The subjectivity of the symptom, given that it exists as an experience lived to the full, does not afford it the characteristics of an objective sign that allows for communicative transmission, at least in its integrality. The symptom will always have some margin of the unspeakable. Once again, the example of pain illustrates this idea well. As a symptom, it expresses something ill or deficient. The communication of a painful perception can take place, of course, through language, but never completely because some things are unable to be spoken completely. There are limits to language. Pain can, in certain cases, be expressed in crying, which is an in-articulation falling outside the realm of language. Pain as symptom also expresses itself as a pre-linguistic scream. And even more primitively, if we can indeed put it in these terms, the symptom which pain reveals can also express itself in silence, which is sometimes the most “eloquent” form of doing it.

If, in the last case, we have silence as the strongest force to express pain as a symptom, the ill which is at its origin is impossible to reach unless there is some form of silent expression which can transmit the pain as a symptom to us. This is what child psychology has achieved in asking children to draw as their main form of expression.

It is evident that in the case of adults, who are in full possession of their linguistic capacities, the work of the eventual psychoanalytical process consists of finding the verbal expression adequate enough for identifying the symptom or describing it, which is not always easy or completely possible, given the limits of language. For example, one should think about the difficulty which always exists in describing a dream whose symptomatic character rarely doubtful.

One of Freud’s first patients described the analytical process as a “talking cure.” Describing the symptoms, as in the case of the dream, is the first pathway – the true pathway, as Freud called it – to get to where it hurts.

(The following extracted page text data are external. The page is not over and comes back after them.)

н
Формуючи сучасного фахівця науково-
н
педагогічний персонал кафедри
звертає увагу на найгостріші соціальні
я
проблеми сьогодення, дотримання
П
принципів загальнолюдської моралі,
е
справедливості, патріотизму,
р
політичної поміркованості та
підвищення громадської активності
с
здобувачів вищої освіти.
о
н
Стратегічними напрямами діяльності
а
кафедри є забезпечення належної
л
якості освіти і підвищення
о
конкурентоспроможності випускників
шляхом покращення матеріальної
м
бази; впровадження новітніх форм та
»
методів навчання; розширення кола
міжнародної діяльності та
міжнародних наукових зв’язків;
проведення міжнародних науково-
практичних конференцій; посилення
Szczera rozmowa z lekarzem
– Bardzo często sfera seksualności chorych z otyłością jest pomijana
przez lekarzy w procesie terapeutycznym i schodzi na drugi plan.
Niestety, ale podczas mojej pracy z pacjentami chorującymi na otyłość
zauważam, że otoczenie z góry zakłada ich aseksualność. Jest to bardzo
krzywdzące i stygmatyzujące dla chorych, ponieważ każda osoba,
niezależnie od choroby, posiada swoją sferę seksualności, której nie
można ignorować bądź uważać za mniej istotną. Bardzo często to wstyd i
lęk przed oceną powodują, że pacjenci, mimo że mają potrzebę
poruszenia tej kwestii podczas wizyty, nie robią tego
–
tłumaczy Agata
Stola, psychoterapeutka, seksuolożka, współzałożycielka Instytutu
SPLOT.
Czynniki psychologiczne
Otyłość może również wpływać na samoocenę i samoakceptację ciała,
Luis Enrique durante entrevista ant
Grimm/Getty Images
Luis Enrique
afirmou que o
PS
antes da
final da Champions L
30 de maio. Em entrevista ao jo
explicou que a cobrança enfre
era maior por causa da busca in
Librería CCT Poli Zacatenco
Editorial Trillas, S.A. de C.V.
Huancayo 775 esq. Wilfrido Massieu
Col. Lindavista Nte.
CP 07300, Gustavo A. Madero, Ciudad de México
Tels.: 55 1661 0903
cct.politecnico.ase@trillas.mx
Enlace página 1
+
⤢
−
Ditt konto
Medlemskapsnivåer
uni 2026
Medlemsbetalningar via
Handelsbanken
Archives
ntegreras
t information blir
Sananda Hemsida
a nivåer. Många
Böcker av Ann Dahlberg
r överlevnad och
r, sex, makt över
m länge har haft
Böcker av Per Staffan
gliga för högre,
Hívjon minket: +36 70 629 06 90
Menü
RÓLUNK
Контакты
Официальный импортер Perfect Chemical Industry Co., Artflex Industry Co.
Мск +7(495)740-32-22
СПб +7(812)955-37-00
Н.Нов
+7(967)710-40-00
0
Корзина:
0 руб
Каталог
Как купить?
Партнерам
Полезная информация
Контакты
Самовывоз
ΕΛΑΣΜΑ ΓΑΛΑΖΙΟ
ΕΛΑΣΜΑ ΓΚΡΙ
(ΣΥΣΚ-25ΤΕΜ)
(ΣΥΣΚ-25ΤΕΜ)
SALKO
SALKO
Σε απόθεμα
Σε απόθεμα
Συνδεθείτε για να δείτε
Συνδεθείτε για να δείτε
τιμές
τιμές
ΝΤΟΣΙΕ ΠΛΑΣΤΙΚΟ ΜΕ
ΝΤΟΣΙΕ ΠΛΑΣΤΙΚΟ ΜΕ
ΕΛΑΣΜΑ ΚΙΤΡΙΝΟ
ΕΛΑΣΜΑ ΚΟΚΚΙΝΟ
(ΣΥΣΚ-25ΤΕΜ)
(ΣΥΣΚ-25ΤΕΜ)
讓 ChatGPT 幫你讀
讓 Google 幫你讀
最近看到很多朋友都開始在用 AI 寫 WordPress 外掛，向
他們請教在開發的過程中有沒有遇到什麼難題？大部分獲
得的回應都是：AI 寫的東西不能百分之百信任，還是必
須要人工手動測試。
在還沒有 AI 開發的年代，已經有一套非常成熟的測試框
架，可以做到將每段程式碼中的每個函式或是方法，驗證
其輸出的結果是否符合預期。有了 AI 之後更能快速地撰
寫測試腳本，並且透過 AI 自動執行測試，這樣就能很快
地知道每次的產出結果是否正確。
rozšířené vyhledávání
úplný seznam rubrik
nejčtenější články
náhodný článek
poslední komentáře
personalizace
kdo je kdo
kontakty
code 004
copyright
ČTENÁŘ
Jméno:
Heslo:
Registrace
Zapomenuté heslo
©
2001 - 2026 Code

In psychoanalysis, the symptom is just the surface on which a reality insists and persists in manifesting itself. In order for this reality to become accessible and identifiable, the symptom contributes decisively. The reality of the pain and its true cause identified, proceeding to the cure can be properly attempted.

The symptom thus appears as a way to manifest what is unspeakable about pain. The symptom is not a form of language but rather a perceptive manifestation that points out the way for something located at the root of all ailment.

What comes next is what it – the symptom – allows.



[1] Pierre Clastres, Chronique des indiens Guayaki. Paris, Plon, 1972.